Steve: So the first dashboard we call the Site dashboard.

Mark: Yeah.

Steve: So that's going to be whatever the name is-

Mark: Put your name on it.

Steve: Yeah. So what do we have in there?

Mark: So we got performance budgets, is kind of the big one here, so you go into your settings and you define the matrix that you really care about, and this depends a little bit what mode you're in. If you're in development mode, it's probably all about the size of your CCs, how many images, how many requests, how big those images are, and you're monitoring those things. So [00:00:30] jump into your settings, define those budgets, and they'll all appear here on this dashboard.

And that's really there to help you guys as a team, decide what are the really important matrix, and use those throughout your project. And when you define those, then you get alerts. So you cross a particular threshold, you can either set a hard threshold, saying about 100K for your CCs or you can define a percentage change. Let me know when my CCs changes by 20% and we'll send you e-mails, [00:01:00] we'll push it out to Slack, we'll push it out into the various kind of web huts. 

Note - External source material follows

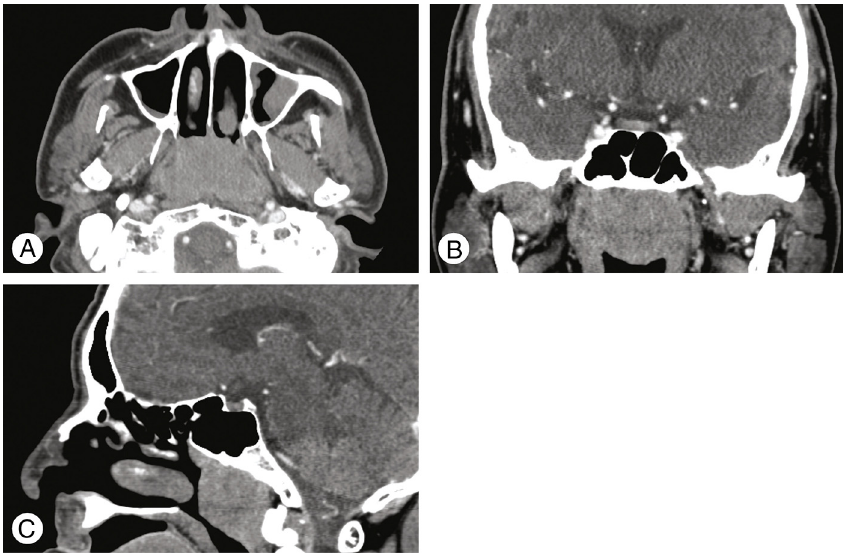
Figure 1 Computed tomography (CT) of paranasal sinus. Contrast-enhanced CT images show a bilateral, homogenous, mildly- enhanced solid mass from nasopharynx extending to upper oropharynx on axial (A), coronal (B), and sagittal (C) view. small lymphocytic cells with mild nuclear atypia (Fig. 3A). A bone marrow biopsy showed no abnormalities. The patient Immunochemical staining revealed that the neoplastic lym- was staged IE according to the Ann Arbor staging system. phocytes were strongly positive for CD 20, CD5, and cyclin D1 (Fig. 3B---D). These findings were consistent with MCL. An upper gastrointestinal endoscopy, bone scan, and CT scan of the chest, abdomen, and pelvis were all reported as normal.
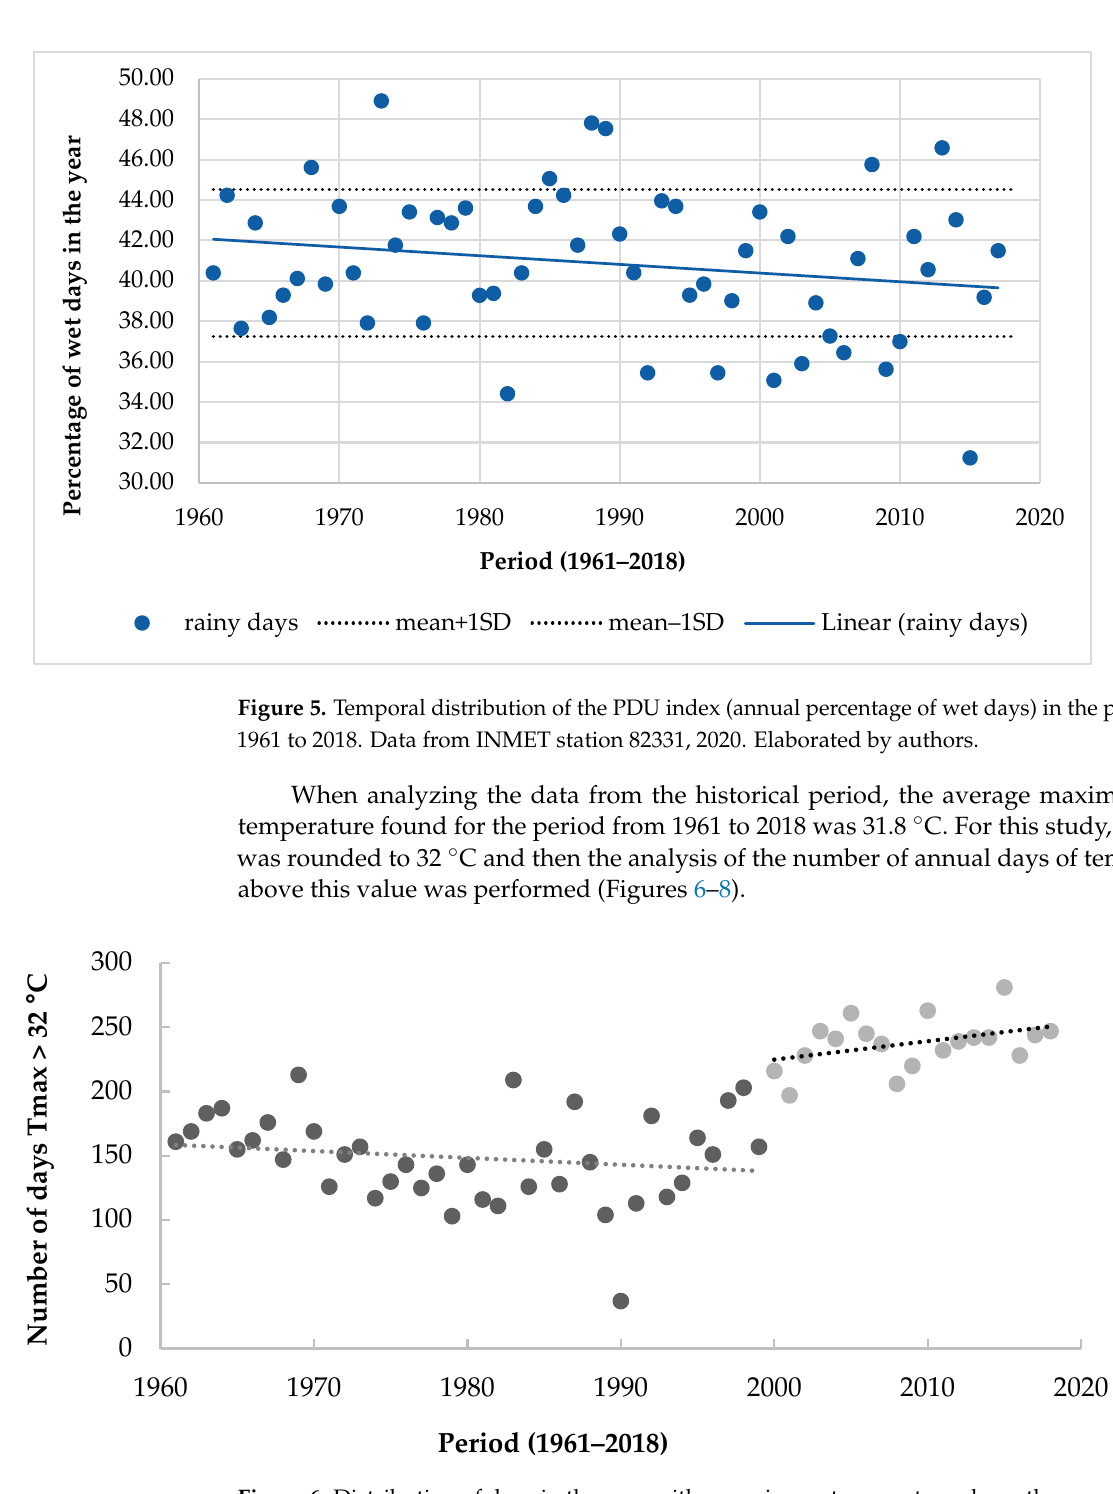
from 1961 to 2018 (Figure 5). There was a decrease in the number of wet days after 1990,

Steve: And we have kind of standard set of metrics that you can pick from for these alerts, for these budget thresholds-

Mark: Yeah.

Steve: Amount of CSS or JavaScript or tiny metrics, but a lot of times depending on the website, there's content that's really important that doesn't have a default metric around it. I think the classic example that everyone refers [00:01:30] to is Twitter's blog post from a year or two ago, where their number one performance metric is time to first Tweet. How long does it take for that Tweet at the top of the page to appear? So another thing that we really encourage customers to do is to look at their website, to look at their different pages, and identify what are those critical elements, the hero image, or something else in the page, and then with a little bit of JavaScript, you can add a timing mark [00:02:00] to that element that comes from the user timing spec, it's standardized now and it's adopted in browsers. There's some early browsers supporting it. And then if you use that API to measure these custom metrics in your page, those get surfaced through SpeedCurve as well. 

Mark: Yeah.

Steve: So you can track the user experience of those critical design elements in the page.

Mark: Yeah. So they big image for a product. And the other big thing is that you can pull [00:02:30] those events through into Rome as well, so it's a wonderful thing to do. It's that deciding, "Hey, what's important to us? And let's instrument that." So, go do it!